The first thing he did in his tenure was to constitute a Committee of three best educationists of the country to make the roadmap for Education for the state. These three were Dr Zakir Husain, Prof Tajammul Husain and a household name in Kashmir, Mr Tindal Bisco. Knowing the fate of such committees he ensured that its report was ready in one month. The state also cooperated and accepted most of its recommendations including the allocation of modest funds.
Dolphin International School is the brainchild of dreamer, Farooq Fazli. For 8 years the school functioned in limited space with limited means. Now there is space, a large building plus supporting parents and good teachers. For me one most endearing part of the project was the presence of three young people from Delhi and Ahmedabad who were there shoulder to shoulder with Farooq Sahib in turning the dream into reality.

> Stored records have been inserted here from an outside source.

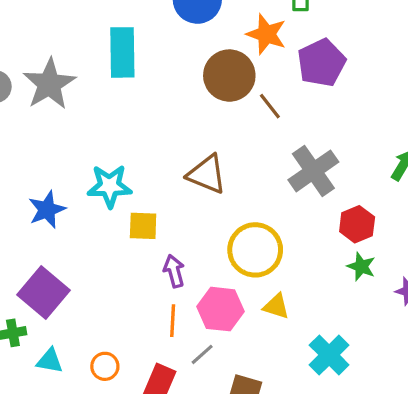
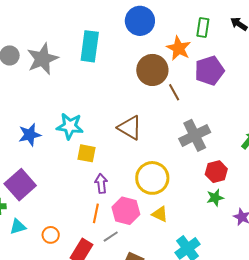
green star: (361, 266) -> (215, 198), turned 30
cyan triangle: (50, 361) -> (18, 227), turned -36

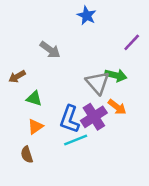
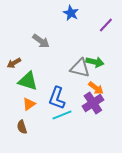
purple line: (132, 42) -> (106, 25), moved
gray triangle: (98, 83) -> (80, 68), turned -35
green triangle: (34, 98) -> (28, 81), size x1.5
purple cross: (94, 117) -> (93, 103), moved

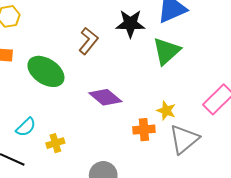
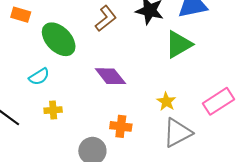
cyan semicircle: (26, 127) -> (39, 77), moved
orange cross: (144, 130) -> (121, 126), moved

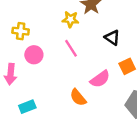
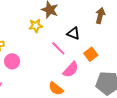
pink line: (71, 48) -> (58, 48), moved

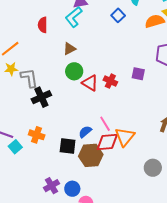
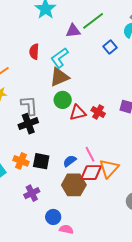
cyan L-shape: (74, 17) -> (60, 58), moved
brown triangle: (69, 49) -> (59, 77), size x1.5
gray L-shape: (29, 78) -> (29, 105), moved
red triangle: (90, 83) -> (78, 113), turned -48
black square: (68, 146) -> (41, 161), moved
purple cross: (52, 186) -> (32, 193), moved

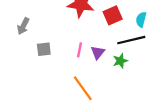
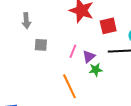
gray arrow: (23, 26) -> (26, 21), turned -42
green star: (120, 61) -> (96, 70), moved

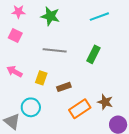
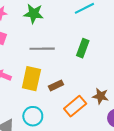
yellow rectangle: (41, 78) -> (31, 79), size x1.6
cyan circle: (31, 107) -> (33, 116), moved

Two young women Avni and Lopa were from Srishti School of Design, Bangalore and a young man Vikramjeet from Delhi School of Economics now a full time theatre therapist. They have overseen the project over the last few months, figuring how to deal with traumatic circumstances, which are a daily occurrence, in the most positive way. The distance from Delhi/Ahmedabad to Pulwama is measured by them in multiples of love and care. Religion, geography, dietary preferences has melted away in the warmth of mission and relationships.
That morning I had read in Greater Kashmir and Rising Kashmir a scathing report of the abysmal state of education in the state. It stated that at present there are 1750 single teacher schools in the valley. In 2015, 124 schools were found with zero students on the rolls and teachers drawing full salaries.

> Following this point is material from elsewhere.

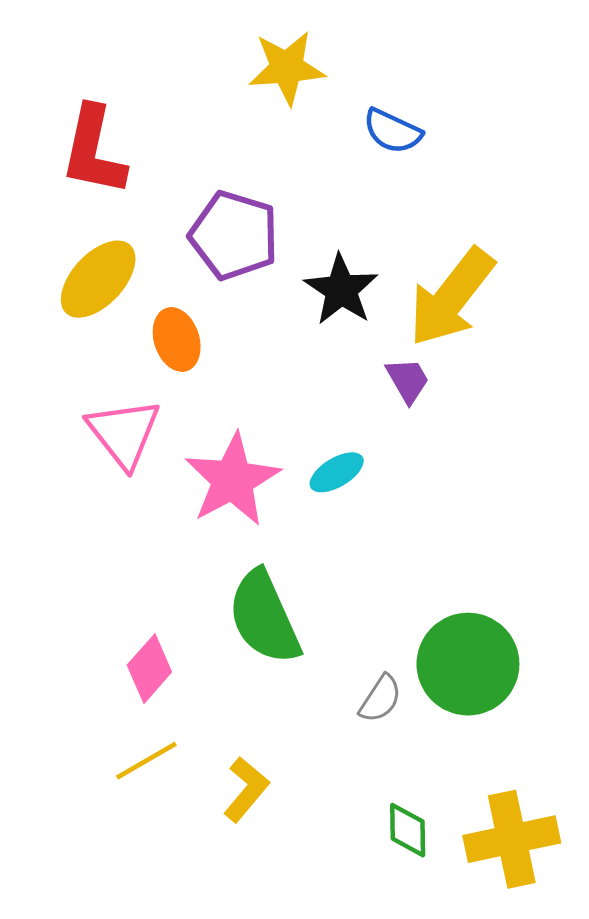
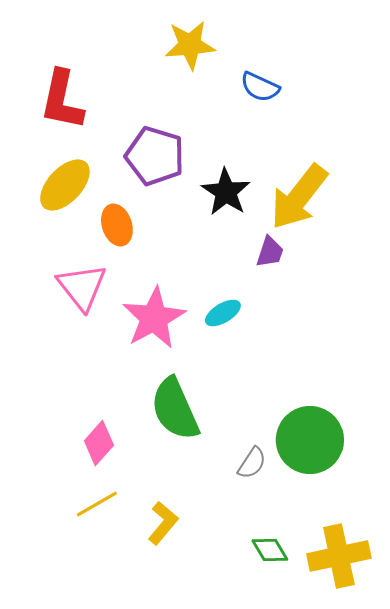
purple trapezoid: (408, 380) -> (270, 252), turned 48
green diamond: (408, 830) -> (270, 550), turned -30

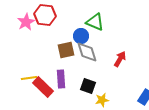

A 'rationalization' exercise was begun by the state but lack of implementation left the situation unchanged. Sarva Shiksha Abhiyan, Midday Meals, Madhyamaik Shiksha have not shown requisite results. One of the speakers, Ghulam Nabi Var, president Pvt. Schools Forum, said that a country would prove its worth if it spent more money on Education than Defence. Worldwide that has not happened nor likely to ever happen, given the war rhetoric that dominates world fora.
In this gloomy scenario the silver lining is what Pulwama showed on Oct 16 2017. The day before there was a bandh call in the district on account of a shootout in one of its villages in which security forces killed two militants and one bystander, a young innocent boy. Scenes of mourners at the three janazas were flashed on news channels. People 'warned' me about visiting a volatile spot. But what I saw while passing a few towns on my way was just another normal day in the life of an average Kashmiri.
It was the hope behind this new school, vision of its founder, labour of the team of workers with help coming from most unexpected places, which my father may have dreamt of as the fabric of education when he rode across the hilly terrains examining schools in the countryside.